There's nothing like a story about declining wages for a midweek pick-me-up, is there? In that spirit, Houstonist brings you the news that, though Texas has had more job growth than the national average in the last few years, our median income is dropping. In fact, there's been a 6.2 percent drop in the median wage in Texas since 2002, and young and black workers are being hit particularly hard.
The information comes from the Center for Public Policy Priorities, an Austin think tank that releases reports on the Texas economy near Labor Day each year. According to the CPPP, the biggest job gains in Texas since 2000 have been in the education and health services field, which showed a 15.3 percent growth. Leisure and hospitality ranked No. 2 (9.8 percent growth), followed by government (7.2 percent) and financial activities (6.8 percent).
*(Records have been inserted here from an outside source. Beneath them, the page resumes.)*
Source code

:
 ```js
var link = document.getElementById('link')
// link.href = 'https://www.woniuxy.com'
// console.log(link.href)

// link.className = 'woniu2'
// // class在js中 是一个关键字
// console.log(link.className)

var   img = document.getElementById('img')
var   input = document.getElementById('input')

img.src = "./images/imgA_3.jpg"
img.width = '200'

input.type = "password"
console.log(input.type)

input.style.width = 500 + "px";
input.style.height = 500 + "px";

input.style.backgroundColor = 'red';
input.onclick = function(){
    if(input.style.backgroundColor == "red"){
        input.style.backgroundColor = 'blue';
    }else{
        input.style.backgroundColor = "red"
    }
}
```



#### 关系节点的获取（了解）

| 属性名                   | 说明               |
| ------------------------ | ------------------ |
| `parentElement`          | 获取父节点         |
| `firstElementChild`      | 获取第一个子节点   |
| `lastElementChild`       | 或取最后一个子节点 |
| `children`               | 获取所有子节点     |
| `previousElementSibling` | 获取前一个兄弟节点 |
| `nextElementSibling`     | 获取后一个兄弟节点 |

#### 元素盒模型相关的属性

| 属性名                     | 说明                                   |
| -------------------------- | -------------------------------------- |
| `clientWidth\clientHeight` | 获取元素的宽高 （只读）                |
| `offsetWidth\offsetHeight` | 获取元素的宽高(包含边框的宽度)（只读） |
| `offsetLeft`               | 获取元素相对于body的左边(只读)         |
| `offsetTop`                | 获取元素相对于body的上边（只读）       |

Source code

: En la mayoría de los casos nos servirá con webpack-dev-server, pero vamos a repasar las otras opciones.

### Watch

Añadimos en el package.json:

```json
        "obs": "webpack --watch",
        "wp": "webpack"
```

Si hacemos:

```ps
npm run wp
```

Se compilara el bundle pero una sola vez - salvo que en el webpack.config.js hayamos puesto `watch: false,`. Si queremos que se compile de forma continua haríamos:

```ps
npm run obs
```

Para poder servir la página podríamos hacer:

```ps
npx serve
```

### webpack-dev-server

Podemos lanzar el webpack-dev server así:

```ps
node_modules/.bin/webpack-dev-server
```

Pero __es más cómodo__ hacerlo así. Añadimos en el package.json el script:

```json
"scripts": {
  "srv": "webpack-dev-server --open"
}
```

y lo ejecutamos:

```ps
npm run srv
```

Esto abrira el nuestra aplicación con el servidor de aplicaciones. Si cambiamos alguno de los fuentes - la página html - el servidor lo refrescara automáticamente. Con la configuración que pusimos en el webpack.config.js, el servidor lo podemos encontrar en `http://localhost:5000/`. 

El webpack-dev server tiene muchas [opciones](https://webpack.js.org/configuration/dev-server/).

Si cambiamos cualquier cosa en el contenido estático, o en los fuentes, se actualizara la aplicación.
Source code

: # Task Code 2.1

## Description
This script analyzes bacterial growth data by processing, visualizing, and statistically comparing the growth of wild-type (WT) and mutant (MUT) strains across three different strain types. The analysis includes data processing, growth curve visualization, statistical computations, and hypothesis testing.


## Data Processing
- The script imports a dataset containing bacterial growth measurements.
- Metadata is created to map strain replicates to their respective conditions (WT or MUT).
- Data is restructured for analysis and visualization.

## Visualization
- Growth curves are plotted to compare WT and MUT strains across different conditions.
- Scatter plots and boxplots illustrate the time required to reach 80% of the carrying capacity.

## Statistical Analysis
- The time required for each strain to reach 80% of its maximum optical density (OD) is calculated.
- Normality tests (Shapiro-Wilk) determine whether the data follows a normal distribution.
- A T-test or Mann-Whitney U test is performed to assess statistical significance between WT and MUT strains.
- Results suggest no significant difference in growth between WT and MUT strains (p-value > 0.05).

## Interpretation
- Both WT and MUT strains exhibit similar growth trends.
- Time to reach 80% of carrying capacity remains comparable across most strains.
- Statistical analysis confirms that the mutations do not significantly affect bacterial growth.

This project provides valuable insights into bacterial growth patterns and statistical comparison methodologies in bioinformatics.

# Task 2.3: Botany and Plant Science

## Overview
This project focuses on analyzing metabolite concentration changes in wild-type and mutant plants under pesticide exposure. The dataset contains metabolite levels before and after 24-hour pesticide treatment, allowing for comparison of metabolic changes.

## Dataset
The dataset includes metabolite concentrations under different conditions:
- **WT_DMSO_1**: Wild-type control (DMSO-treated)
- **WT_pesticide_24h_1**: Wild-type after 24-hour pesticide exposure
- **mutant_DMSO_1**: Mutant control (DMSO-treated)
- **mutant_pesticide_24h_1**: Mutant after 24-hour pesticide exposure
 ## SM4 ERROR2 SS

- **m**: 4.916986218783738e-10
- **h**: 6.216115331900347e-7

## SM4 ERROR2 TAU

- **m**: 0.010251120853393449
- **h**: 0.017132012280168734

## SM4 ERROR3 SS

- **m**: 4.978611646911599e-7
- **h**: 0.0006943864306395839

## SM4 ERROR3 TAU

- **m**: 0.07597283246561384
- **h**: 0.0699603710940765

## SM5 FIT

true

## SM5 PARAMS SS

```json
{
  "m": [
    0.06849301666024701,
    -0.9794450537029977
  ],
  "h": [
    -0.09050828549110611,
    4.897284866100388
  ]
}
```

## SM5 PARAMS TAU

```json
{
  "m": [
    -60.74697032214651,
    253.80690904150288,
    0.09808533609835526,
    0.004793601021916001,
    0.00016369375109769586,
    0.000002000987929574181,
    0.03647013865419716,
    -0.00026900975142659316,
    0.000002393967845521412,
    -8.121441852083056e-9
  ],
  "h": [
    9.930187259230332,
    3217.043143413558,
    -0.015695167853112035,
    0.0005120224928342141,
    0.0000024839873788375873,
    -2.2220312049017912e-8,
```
The good news overall is that the state's overall job growth since 2000 has been 5.4 percent, significantly more than the national average of 3.4 percent; Texas' unemployment rate has dropped in the last three years, too, to 5.2 percent from 6.8 percent.
The bad news is that slump in real median income, along with some other statistics about the Texas workforce — for example, 47 percent of workers here had no formal education past high school (according to the Census Bureau, only 23.2 percent of Texans over age 25 had bachelor's degrees or higher in 2000). Texas' median wage continues to lag behind the national average, and the state's health coverage is also declining.
Among the industries showing job declines in the last few years are manufacturing (down 18.9 percent) and IT (down 21.7 percent) — caused in part by outsourcing of jobs and the bursting of the tech bubble a few years back.